Two dimensions are better than three
For the past sixty years, the electronics industry and the average consumer have benefited from the continuous miniaturization, increased storage capacity and decreased power consumption of electronic devices. However, this era of scaling that has benefited humanity is rapidly coming to end. To continue shrinking the size and power consumption of electronics, new materials and new engineering approaches are needed.
Susan Fullerton, assistant professor of chemical and petroleum engineering at the University of Pittsburgh's Swanson School of Engineering, is tackling that challenge by develop next-generation electronics based on all two-dimensional materials. These "all 2-D" materials are similar to a sheet of paper—if the paper were only a single molecule thick. Her research into these super-thin materials was recognized by the National Science Foundation with a $540,000 CAREER award, which supports early-career faculty who have the potential to serve as academic role models in research and education and to lead advances in the mission of their department or organization.
"The advent of new computing paradigms is pushing the limit of what traditional semiconductor devices can provide," Dr. Fullerton said. "For example, machine learning will require nanosecond response speeds, sub-volt operation, 1,000 distinct resistance states, and other aspects that no existing device technology can provide.
"We've known for a long time that ions—like the ones in lithium-ion batteries—are very good at controlling how charge moves in these ultra-thin semiconductors," she noted. "In this project, we are reimagining the role of ions in high-performance electronics. By layering successive molecule-sized layers on top of each other, we aim to increase storage capacity, decrease power consumption, and vastly accelerate processing speed ."1
To build this all 2-D device, Fullerton and her group invented a new type of ion-containing material, or electrolyte, which is only a single molecule thick. This "monolayer electrolyte " will ultimately introduce new functions that can be used by the electronic materials community to explore the fundamental properties of new semiconductor materials and to develop electronics with completely new device characteristics.
According to Dr. Fullerton, there are several important application spaces where the materials and approaches developed in this CAREER research could have an impact: information storage, brain-inspired computing, and security, in particular.
In addition to developing the monolayer electrolytes, the NSF award will support a Ph.D. student and postdoctoral researcher, as well as an outreach program to inspire curiosity and engagement of K-12 and underrepresented students in materials for next-generation electronics. Specifically, Dr. Fullerton has developed an activity where students can watch the polymer electrolytes used in this study crystallize in real-time using an inexpensive camera attached to a smart phone or iPad. The CAREER award will allow Dr. Fullerton to provide this microscope to classrooms so that the teachers can continue exploring with their students.

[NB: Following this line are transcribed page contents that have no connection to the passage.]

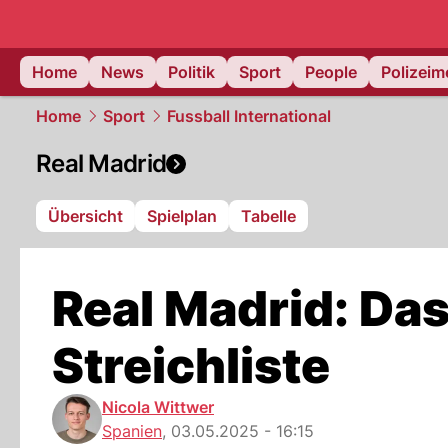
Home
News
Politik
Sport
People
Polizei
Home
Sport
Fussball International
Real Madrid
Übersicht
Spielplan
Tabelle
Real Madrid: Das
Streichliste
Nicola Wittwer
Spanien
,
03.05.2025 - 16:15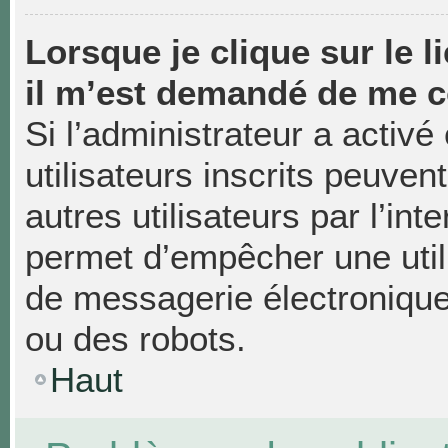
Lorsque je clique sur le li
il m’est demandé de me c
Si l’administrateur a activé 
utilisateurs inscrits peuven
autres utilisateurs par l’in
permet d’empêcher une util
de messagerie électronique
ou des robots.
Haut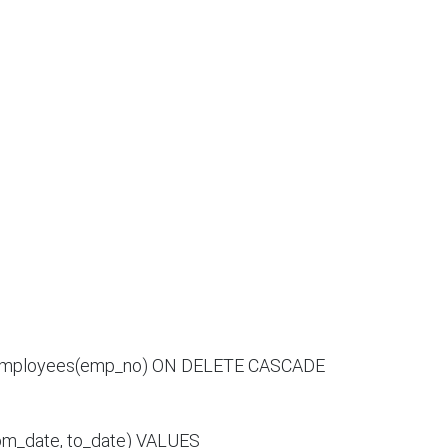


rom_date, to_date) VALUES
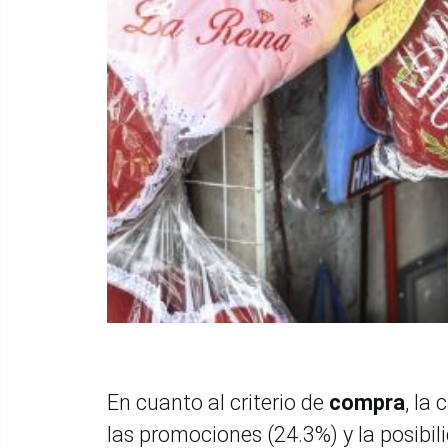
En cuanto al criterio de
compra
, la
las promociones (24.3%) y la posibil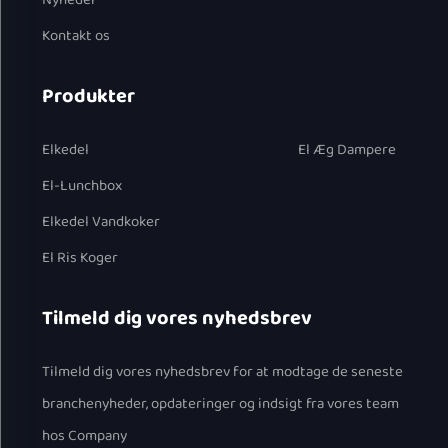
Nyheder
Kontakt os
Produkter
Elkedel
El Æg Dampere
El-Lunchbox
Elkedel Vandkoker
El Ris Koger
Tilmeld dig vores nyhedsbrev
Tilmeld dig vores nyhedsbrev for at modtage de seneste
branchenyheder, opdateringer og indsigt fra vores team
hos Company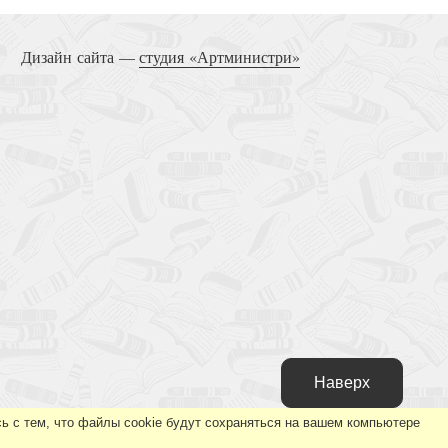
Дизайн сайта —
студия «Артминистри»
Наверх
ь с тем, что файлы cookie будут сохраняться на вашем компьютере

"When the students get that portable microscope in their hands—they get really creative," she said. "After they watch what happens to the polymer, they go exploring. They look at the skin on their arm, the chewing gum out of their mouth, or the details of the fabric on their clothing. It's amazing to watch this relatively inexpensive tool spark curiosity in the materials that are all around them, and that's the main goal."
Dr. Fullerton noted that her research takes a truly novel approach to ion utilization, which has traditionally been avoided by the semiconductor community.
"Ions are often ignored because if you cannot control their location, they can ruin a device. So the idea of using ions not just as a tool to explore fundamental properties, but as an integral device component is extremely exciting and risky," explained Dr. Fullerton. "If adopted, ions coupled with 2-D materials could represent a paradigm shift in high-performance computing because we need brand new materials with exciting new physics and properties that are not longer limited by size."